The team asked the young people to imagine encountering, empathizing, and forming connections with children from different social backgrounds in the dream city.

Watch the video with the above player.

“The kids insisted that the city itself needs to change in order to promote these kinds of interactions: not just when adults or schools plan them, but spontaneously in parks and on the street,” says Shaw. “For these children, a good life in the city must take seriously the botanical etymology of flourishing. For them, a kind city full of democratic encounters demands trees and parks, playgrounds with mysterious thickets and dinosaur bones hidden in the sand. They also imagined a city with wild places full of birds, mammals, fish, and flowers. Across social boundaries, children agreed that human flourishing could only happen in the midst of nature’s flowering.”

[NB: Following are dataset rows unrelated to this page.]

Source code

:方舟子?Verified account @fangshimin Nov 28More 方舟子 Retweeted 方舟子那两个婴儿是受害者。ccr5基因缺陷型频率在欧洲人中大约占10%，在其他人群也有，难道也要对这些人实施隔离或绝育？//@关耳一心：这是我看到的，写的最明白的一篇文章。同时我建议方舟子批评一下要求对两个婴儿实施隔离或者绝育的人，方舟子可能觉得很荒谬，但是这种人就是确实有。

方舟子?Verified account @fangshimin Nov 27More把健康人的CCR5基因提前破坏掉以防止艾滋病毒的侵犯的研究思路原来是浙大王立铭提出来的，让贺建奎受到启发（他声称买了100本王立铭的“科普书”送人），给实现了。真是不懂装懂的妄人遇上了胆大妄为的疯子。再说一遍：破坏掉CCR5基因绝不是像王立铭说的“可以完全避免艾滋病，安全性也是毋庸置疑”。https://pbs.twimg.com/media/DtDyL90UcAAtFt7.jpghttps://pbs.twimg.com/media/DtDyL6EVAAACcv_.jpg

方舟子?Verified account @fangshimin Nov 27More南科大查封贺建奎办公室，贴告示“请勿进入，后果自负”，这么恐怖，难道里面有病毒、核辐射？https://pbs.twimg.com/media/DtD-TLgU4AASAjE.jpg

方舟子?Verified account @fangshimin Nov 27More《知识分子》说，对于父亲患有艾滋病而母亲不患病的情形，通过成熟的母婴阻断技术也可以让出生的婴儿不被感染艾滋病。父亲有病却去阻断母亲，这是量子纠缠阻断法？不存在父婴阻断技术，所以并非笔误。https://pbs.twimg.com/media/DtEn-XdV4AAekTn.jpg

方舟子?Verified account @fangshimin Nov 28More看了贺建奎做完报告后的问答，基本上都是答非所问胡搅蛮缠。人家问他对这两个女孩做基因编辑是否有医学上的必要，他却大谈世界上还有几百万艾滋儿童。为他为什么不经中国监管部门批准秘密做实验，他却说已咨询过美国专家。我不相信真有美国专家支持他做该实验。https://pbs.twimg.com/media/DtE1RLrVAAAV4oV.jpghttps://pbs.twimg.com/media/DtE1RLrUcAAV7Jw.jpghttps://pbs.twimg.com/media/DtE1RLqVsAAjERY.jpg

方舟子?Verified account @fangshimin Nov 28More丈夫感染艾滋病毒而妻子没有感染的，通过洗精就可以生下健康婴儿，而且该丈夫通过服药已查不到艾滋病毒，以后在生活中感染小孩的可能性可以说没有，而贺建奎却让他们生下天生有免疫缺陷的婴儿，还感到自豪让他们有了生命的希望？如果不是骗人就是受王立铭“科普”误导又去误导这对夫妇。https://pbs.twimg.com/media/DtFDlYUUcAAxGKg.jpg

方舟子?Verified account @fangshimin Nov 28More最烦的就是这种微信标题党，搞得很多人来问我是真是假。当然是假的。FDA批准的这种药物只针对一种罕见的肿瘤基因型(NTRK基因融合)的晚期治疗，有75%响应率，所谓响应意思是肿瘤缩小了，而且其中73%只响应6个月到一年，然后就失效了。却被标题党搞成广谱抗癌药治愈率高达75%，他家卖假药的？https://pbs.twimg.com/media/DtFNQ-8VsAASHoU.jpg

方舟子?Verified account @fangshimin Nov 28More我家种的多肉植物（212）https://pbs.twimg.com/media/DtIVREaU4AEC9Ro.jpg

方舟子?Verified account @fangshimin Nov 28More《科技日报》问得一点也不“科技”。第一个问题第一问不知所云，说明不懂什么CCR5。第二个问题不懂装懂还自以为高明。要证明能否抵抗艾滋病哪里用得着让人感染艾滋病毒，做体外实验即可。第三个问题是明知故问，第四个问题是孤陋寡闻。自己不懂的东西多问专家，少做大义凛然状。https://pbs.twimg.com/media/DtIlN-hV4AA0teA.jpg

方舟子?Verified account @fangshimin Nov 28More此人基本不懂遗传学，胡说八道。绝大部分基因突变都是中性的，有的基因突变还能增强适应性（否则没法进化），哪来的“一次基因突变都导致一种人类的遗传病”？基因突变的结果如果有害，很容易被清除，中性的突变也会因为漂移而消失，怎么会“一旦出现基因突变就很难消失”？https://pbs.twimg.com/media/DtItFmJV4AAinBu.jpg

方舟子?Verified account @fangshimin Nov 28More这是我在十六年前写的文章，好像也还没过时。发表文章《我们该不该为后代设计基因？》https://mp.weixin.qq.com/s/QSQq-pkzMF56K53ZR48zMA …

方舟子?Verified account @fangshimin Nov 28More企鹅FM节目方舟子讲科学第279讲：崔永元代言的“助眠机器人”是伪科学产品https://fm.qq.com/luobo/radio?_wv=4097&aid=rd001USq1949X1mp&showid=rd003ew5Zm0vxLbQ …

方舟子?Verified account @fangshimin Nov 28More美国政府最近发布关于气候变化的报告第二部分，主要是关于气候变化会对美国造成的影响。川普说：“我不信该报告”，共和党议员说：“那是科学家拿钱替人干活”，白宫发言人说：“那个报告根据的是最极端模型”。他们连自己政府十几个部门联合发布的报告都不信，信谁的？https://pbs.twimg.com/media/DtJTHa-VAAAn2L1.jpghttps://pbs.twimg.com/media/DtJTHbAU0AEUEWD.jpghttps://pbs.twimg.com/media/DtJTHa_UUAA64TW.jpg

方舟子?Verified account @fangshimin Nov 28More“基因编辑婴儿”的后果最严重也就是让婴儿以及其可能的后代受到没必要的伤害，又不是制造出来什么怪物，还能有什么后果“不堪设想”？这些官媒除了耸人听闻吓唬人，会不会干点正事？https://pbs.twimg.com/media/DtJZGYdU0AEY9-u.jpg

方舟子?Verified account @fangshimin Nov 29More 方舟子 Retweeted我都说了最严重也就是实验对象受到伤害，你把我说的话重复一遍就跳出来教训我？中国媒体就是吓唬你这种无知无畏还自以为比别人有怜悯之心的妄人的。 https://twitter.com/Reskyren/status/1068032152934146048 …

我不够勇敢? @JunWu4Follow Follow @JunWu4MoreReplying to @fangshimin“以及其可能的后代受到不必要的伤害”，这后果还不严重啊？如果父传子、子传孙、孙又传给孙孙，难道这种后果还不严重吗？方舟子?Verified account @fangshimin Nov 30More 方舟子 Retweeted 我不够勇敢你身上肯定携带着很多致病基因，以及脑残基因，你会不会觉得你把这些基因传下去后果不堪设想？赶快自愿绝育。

The children then participated in urban planning workshops and public hearings to develop and promote an amendment to the city constitution to include children’s voices in urban planning decisions. City Council members and cultural leaders from across the political spectrum joined the movement; the mayor himself signed on in a special session of the Children’s Film Festival of Florianópolis.

“The project shows that children’s perspectives offer new methods to promote human flourishing; that their utopian thinking can show the need to find structural and even architectural interventions to promote human — and natural — flourishing,” shares da Silva. “Children’s enthusiasm and hope can inspire real social change, even in the midst of political polarization.”

In addition to the “Children’s Dream City” part of the project, Usina da Imaginação’s work from this grant facilitated numerous paintings and songs with the children, and more than 40 films including interviews, music videos, and 2 pieces of filmed fiction.